_Action item A_
Quote the full passage on reciprocation in the Daodejing word for word.

_Extract to read_
———

道報 Tao Reciprocation #18
© Tao Reciprocation - bone structure of Daodejing #36 (English commas added).
Copyright ©2019 May 13, 2019
Reciprocation, the English word points to an action... not point to a WuWei 'non-action'... and the action, within the nature of Nature's way, can infer two general points of view,  a reciprocation that selfishly balances other people's outward behaviors... eye for an eye... and,  a necessary ingredient of Creation's creativity, that of harmony.
By which manner of how a translator uses the word 'reciprocation', it will illustrate the translator's own point of view, of the translator being an outsider or an insider... and by how the word is used within a text, it also illustrates the author as being either an outsider or an insider.
交 (jiāo), is only used twice within Daodejing... used once in section #60, and also used once in section #61... 交 (jiāo) implies 'communicate, exchange, mix, mutual, reciprocate, relationship, simultaneous, etc.'.

———

_Data in this exercise_

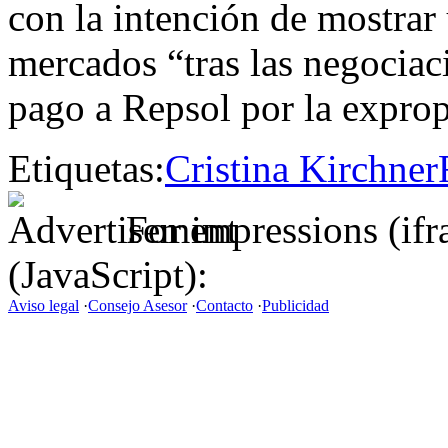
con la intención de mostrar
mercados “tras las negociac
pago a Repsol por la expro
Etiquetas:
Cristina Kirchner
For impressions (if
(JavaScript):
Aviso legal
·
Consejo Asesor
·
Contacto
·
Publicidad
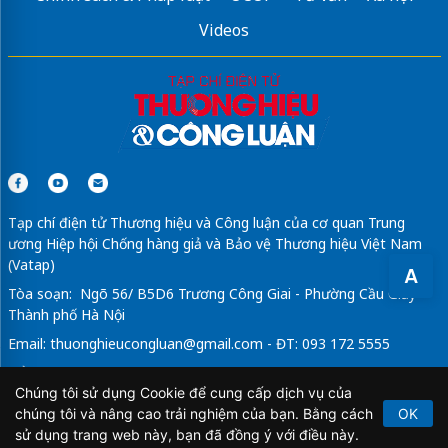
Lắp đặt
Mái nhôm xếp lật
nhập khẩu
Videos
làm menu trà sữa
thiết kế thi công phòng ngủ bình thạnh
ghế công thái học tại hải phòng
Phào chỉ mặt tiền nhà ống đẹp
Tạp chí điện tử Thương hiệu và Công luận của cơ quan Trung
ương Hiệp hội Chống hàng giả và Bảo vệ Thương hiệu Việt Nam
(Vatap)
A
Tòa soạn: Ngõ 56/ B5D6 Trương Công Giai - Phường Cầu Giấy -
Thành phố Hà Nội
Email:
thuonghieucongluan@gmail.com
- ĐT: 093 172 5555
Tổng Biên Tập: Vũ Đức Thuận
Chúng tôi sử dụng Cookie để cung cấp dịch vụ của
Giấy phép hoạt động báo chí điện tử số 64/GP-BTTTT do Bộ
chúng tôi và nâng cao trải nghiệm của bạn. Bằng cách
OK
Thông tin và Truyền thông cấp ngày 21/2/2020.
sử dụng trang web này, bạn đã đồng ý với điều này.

———

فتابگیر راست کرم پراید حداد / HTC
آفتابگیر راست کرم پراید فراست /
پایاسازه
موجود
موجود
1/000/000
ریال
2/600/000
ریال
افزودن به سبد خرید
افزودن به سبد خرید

———

_Action item B_
In the rows, lay out as a numbered list the lines from the line with "con la intención de mostrar" to the line with "sử dụng trang", both included, skipping any blank lines. Leave out the pictures.

_Response A_
道報 Tao Reciprocation #18
© Tao Reciprocation - bone structure of Daodejing #36 (English commas added).
Copyright ©2019 May 13, 2019
Reciprocation, the English word points to an action... not point to a WuWei 'non-action'... and the action, within the nature of Nature's way, can infer two general points of view,  a reciprocation that selfishly balances other people's outward behaviors... eye for an eye... and,  a necessary ingredient of Creation's creativity, that of harmony.
By which manner of how a translator uses the word 'reciprocation', it will illustrate the translator's own point of view, of the translator being an outsider or an insider... and by how the word is used within a text, it also illustrates the author as being either an outsider or an insider.
交 (jiāo), is only used twice within Daodejing... used once in section #60, and also used once in section #61... 交 (jiāo) implies 'communicate, exchange, mix, mutual, reciprocate, relationship, simultaneous, etc.'.

_Response B_
1. con la intención de mostrar
2. mercados “tras las negociac
3. pago a Repsol por la expro
4. Etiquetas:
5. Cristina Kirchner
6. For impressions (if
7. (JavaScript):
8. Aviso legal
9. ·
10. Consejo Asesor
11. ·
12. Contacto
13. ·
14. Publicidad
15. Lắp đặt
16. Mái nhôm xếp lật
17. nhập khẩu
18. Videos
19. làm menu trà sữa
20. thiết kế thi công phòng ngủ bình thạnh
21. ghế công thái học tại hải phòng
22. Phào chỉ mặt tiền nhà ống đẹp
23. Tạp chí điện tử Thương hiệu và Công luận của cơ quan Trung
24. ương Hiệp hội Chống hàng giả và Bảo vệ Thương hiệu Việt Nam
25. (Vatap)
26. A
27. Tòa soạn: Ngõ 56/ B5D6 Trương Công Giai - Phường Cầu Giấy -
28. Thành phố Hà Nội
29. Email:
30. thuonghieucongluan@gmail.com
31. - ĐT: 093 172 5555
32. Tổng Biên Tập: Vũ Đức Thuận
33. Chúng tôi sử dụng Cookie để cung cấp dịch vụ của
34. Giấy phép hoạt động báo chí điện tử số 64/GP-BTTTT do Bộ
35. chúng tôi và nâng cao trải nghiệm của bạn. Bằng cách
36. OK
37. Thông tin và Truyền thông cấp ngày 21/2/2020.
38. sử dụng trang web này, bạn đã đồng ý với điều này.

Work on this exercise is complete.